> [What you are asked to do]
Copy each line of the data below with the word "jouw".

----- Recorded information -----

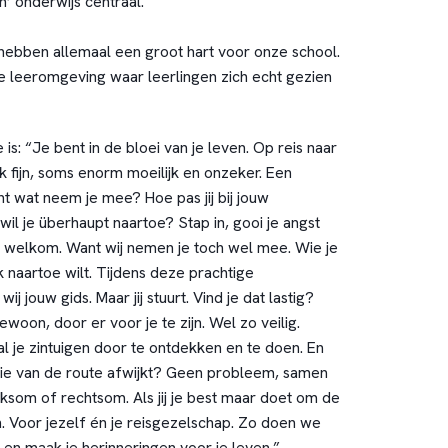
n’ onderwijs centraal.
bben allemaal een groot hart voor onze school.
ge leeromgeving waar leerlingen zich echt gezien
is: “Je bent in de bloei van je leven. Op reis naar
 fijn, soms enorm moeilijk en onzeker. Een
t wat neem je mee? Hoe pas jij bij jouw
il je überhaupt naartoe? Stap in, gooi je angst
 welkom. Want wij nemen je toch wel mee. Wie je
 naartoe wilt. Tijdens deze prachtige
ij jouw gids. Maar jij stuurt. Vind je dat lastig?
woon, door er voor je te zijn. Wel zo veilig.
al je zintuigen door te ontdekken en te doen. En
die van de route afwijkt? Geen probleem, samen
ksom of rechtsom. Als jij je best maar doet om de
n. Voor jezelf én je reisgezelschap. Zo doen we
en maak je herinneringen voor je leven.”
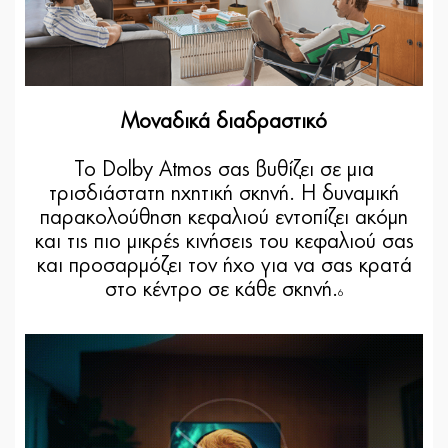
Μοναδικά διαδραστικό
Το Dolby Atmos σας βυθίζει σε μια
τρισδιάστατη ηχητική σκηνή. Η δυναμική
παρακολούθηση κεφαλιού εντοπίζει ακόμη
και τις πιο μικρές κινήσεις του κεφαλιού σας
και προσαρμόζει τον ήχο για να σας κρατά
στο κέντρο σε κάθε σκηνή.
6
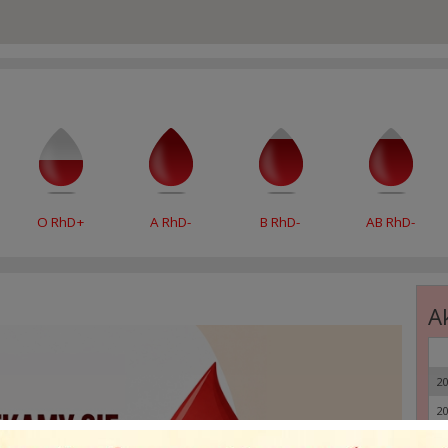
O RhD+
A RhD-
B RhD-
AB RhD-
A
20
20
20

-----
----- Recorded information -----

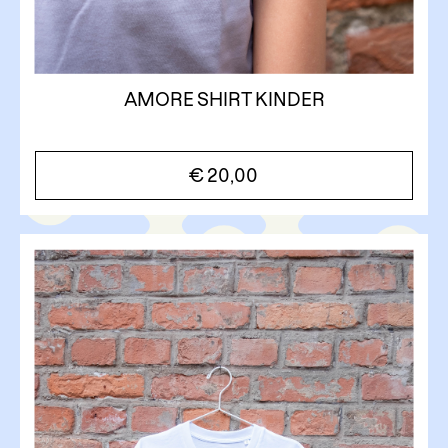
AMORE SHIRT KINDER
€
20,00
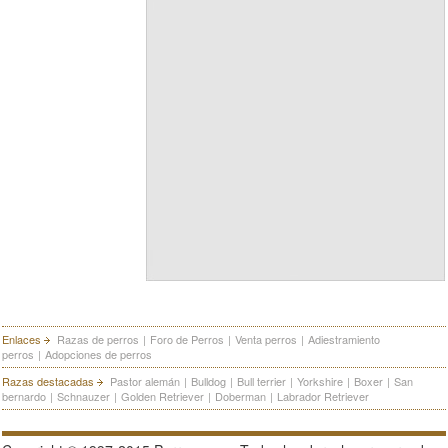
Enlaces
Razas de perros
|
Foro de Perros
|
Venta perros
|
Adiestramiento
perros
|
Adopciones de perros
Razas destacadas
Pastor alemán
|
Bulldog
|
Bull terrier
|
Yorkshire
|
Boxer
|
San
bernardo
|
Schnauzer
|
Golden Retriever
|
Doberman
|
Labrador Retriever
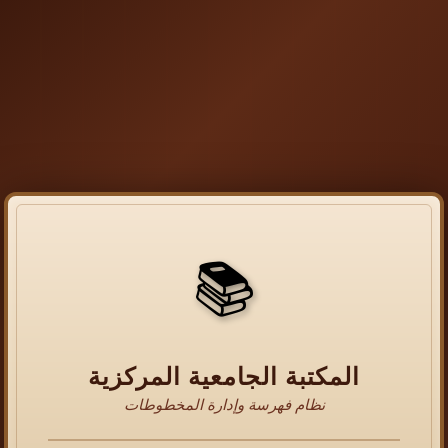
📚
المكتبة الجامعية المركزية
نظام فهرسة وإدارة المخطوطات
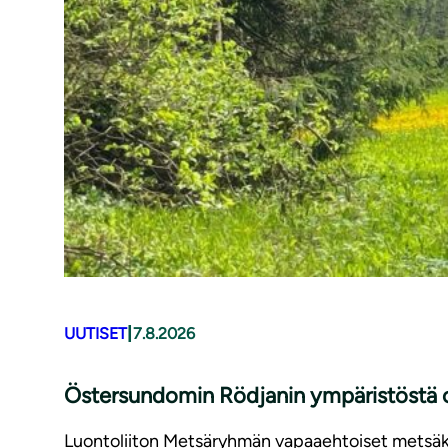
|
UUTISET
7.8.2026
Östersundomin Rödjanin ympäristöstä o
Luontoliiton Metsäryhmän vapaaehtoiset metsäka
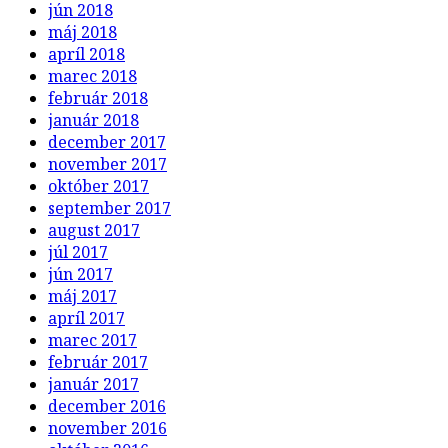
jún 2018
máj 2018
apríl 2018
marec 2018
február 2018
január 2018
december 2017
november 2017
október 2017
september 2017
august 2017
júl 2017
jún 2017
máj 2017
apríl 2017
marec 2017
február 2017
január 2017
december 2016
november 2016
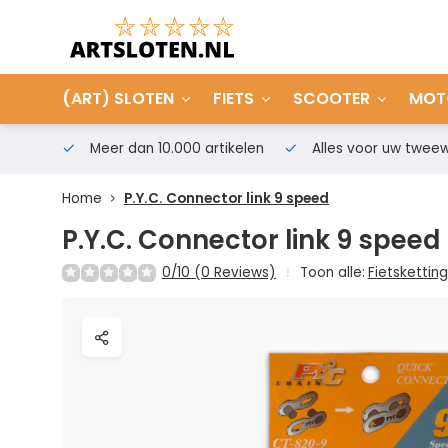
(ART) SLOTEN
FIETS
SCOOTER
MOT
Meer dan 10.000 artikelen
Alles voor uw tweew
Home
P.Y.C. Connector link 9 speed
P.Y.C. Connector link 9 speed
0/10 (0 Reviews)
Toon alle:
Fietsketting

-----
----- Recorded information -----

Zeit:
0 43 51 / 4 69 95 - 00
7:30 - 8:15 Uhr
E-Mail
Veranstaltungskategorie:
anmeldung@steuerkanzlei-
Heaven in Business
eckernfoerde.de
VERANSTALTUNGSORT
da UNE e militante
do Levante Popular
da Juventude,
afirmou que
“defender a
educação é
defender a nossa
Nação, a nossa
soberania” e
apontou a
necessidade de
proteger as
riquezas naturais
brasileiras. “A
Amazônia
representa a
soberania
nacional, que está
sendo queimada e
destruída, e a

-----

> [Response area]
t wat neem je mee? Hoe pas jij bij jouw
ij jouw gids. Maar jij stuurt. Vind je dat lastig?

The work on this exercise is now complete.